Bitcoin hacker


At least 40 top crypto exchanges provide API access to their trading systems. For these exchanges, users can choose to access their accounts in two ways:

Manually login to the exchange website with their username+password each time they want to access their account.

Or, users can configure their account to permit access from external applications using a set of 2 values specific to their account and defined by the exchange for use with the exchange API: a.k.a. API key+secret.

On March 8th 2018, we’ve learned that Binance was able to thwart a phishing+API attack by an unidentified individual or group.

According to reports, the attacker(s) phished out regular user credentials (name+password); then created API keys in those cracked accounts (key+secret); and finally attempted to use these API keys to execute their attack.

Binance did not detect compromised accounts nor the unauthorized creation or API keys. Instead, Binance detected unusual trading activity in their market for the target coin and then Binance suspend all withdrawals until they were able to neutralize the attack.

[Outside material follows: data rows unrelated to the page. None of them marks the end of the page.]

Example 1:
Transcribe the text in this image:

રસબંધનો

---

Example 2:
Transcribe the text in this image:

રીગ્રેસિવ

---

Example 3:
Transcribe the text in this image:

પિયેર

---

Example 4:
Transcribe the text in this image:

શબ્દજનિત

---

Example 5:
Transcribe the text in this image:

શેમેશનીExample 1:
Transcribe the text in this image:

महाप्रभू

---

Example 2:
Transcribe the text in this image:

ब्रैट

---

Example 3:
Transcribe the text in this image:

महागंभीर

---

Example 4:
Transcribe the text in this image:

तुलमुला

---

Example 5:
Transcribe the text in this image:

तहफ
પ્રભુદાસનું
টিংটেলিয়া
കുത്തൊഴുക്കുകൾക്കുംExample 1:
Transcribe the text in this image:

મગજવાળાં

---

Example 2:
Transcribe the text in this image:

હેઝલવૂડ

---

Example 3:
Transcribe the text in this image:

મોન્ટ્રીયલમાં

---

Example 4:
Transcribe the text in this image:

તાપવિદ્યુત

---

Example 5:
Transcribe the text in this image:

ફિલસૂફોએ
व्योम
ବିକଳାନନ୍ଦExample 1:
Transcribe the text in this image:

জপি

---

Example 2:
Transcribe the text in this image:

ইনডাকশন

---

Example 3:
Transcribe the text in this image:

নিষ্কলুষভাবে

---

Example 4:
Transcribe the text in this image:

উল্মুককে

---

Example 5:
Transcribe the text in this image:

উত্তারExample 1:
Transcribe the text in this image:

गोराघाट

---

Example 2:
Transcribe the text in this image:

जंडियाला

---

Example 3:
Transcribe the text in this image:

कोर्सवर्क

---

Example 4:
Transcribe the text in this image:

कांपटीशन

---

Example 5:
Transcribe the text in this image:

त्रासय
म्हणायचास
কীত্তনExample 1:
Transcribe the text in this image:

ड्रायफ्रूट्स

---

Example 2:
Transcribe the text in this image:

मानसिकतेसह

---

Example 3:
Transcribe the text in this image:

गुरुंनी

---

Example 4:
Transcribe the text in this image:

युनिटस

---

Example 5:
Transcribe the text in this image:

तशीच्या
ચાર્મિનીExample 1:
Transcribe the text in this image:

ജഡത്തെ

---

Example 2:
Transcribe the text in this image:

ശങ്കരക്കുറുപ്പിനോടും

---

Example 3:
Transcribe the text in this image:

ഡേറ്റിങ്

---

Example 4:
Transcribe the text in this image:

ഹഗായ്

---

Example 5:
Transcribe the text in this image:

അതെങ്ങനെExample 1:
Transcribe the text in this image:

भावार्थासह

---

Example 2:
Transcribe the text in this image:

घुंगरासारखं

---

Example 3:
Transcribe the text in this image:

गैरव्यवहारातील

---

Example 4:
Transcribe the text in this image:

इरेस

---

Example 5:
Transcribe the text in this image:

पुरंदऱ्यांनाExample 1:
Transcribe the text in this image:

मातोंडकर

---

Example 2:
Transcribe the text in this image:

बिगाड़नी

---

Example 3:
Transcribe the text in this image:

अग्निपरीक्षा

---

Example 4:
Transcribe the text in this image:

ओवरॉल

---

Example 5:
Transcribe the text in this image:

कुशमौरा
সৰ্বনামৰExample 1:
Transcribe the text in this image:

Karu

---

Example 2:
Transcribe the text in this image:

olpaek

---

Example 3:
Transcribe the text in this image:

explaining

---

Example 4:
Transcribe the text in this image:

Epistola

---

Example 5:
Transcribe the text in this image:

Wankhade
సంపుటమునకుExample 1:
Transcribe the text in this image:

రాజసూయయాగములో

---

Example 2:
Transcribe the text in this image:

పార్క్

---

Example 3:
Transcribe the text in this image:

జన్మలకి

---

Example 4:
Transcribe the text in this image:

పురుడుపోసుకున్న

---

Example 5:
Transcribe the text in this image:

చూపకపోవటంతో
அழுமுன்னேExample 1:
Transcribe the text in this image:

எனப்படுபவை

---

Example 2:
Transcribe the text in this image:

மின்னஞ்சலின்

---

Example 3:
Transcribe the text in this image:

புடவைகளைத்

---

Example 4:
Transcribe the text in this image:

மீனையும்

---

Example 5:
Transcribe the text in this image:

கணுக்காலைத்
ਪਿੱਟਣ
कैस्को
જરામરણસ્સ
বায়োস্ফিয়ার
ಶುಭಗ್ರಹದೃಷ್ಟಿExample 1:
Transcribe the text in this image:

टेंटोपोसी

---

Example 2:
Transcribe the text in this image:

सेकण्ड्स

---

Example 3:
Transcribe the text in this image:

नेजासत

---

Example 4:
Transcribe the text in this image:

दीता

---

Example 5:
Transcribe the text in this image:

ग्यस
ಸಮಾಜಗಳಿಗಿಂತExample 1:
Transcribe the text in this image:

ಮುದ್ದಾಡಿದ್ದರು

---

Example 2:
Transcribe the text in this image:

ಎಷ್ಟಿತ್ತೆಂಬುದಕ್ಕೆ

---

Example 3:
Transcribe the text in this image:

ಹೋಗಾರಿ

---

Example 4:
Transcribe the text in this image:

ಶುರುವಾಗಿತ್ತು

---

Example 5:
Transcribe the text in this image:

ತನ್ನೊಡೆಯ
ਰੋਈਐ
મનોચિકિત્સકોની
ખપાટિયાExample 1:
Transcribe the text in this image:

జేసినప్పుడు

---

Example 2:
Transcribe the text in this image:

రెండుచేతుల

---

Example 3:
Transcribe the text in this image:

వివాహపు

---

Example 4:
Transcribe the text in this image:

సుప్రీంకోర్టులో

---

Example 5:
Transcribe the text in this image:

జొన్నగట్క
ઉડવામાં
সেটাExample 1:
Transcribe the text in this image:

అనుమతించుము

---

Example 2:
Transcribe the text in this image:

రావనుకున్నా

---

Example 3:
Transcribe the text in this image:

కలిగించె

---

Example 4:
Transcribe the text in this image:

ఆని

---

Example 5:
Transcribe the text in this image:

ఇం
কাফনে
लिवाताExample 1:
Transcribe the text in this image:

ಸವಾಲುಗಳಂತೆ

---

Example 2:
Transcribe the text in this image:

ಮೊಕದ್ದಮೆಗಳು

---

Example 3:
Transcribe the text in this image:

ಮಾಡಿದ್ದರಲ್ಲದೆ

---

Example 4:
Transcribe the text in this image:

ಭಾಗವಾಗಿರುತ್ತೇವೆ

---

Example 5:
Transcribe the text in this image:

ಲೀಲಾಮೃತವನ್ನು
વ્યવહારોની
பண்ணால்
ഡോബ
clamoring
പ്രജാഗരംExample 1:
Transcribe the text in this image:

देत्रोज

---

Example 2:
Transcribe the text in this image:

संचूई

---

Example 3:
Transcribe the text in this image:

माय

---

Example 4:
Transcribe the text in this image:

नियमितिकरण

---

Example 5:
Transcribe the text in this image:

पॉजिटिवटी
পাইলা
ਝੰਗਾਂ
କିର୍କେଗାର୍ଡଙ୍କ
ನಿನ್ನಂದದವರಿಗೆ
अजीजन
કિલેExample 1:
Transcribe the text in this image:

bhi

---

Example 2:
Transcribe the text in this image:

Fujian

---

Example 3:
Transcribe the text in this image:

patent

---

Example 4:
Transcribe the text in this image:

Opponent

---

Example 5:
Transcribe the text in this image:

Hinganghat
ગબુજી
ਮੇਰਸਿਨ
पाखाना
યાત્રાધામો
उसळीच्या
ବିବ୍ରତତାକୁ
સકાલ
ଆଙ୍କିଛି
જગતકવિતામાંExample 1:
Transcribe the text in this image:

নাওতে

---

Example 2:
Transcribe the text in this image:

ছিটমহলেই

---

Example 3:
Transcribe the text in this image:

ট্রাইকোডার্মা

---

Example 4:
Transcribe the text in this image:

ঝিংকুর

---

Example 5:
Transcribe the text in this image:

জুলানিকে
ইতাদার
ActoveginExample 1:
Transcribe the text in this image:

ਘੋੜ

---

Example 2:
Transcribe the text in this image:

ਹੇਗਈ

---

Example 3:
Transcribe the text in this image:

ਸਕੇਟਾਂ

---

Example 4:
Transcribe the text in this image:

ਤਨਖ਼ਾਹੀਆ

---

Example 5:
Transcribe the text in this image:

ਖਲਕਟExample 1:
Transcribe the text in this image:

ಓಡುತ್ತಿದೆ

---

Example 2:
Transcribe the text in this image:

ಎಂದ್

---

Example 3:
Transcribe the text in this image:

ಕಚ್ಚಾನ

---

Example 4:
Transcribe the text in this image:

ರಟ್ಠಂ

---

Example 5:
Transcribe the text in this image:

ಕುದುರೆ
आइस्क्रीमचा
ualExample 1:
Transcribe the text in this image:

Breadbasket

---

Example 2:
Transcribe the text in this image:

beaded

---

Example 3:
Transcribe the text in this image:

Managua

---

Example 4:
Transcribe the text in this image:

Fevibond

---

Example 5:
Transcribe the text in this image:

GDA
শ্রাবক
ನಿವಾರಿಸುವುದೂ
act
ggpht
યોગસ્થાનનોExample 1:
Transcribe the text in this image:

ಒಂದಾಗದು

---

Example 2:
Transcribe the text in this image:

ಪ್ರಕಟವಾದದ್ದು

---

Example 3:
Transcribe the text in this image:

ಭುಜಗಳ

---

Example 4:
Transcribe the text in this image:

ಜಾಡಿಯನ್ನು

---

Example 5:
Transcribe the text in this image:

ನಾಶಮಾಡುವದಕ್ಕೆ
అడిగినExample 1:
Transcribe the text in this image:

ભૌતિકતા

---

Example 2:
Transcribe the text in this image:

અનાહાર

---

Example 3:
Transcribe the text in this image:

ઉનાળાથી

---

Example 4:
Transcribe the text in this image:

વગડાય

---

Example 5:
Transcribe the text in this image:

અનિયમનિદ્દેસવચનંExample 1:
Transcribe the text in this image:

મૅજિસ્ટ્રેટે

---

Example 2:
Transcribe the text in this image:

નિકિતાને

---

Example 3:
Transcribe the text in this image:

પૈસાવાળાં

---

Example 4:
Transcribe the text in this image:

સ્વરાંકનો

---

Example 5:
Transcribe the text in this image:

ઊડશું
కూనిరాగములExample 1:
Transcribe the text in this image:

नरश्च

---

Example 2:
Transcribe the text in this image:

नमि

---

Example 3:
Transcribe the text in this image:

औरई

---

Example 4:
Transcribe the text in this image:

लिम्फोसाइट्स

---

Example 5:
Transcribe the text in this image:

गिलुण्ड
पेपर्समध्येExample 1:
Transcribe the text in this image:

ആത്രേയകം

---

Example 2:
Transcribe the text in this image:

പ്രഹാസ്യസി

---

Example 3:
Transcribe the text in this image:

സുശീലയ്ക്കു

The crux of the attack was that real users GAVE AWAY their own usernames & passwords to a site running on a very similar domain name. Their credentials were later used by the attackers to manually login into accounts and configure them to be accessible via Binance’s API.

API Key+secret Is More Secure

Theoretically speaking, this attack would have been more unlikely if the uses were accessing their accounts exclusively via the API key+secret protocol:

  • API keys are used with an endpoint domain which is almost always hardcoded in the client application. Therefore, API domain is much less susceptible to domain-name phishing attacks than the exchange website “home” domain. Moreover, users might type the web domain name and end up on a phishing site by their own error or click on a malicious link in a spam email.
  • Even if the API endpoint is compromised, the attacker can not use the API information to hijack the actual user account on the exchange server. API based communication uses the key-secret to sign the message cryptographically but the key-secret value is never sent in the message in any form. Therefore, the attacker inspecting the messages between the user and the exchanges is not able to reconstruct the key-secret it would need to generate “impostor” messages to make bad trades or transfer assets. On the other hand, username+password communication protocols do send the password value itself which can be copied and stored by the attacker in the middle for later malicious use.
  • Assuming that exchanges’ own iOS and Android apps use API key+secret protocols, is it safe to say that they are more secure than accessing the accounts via exchanges’ websites.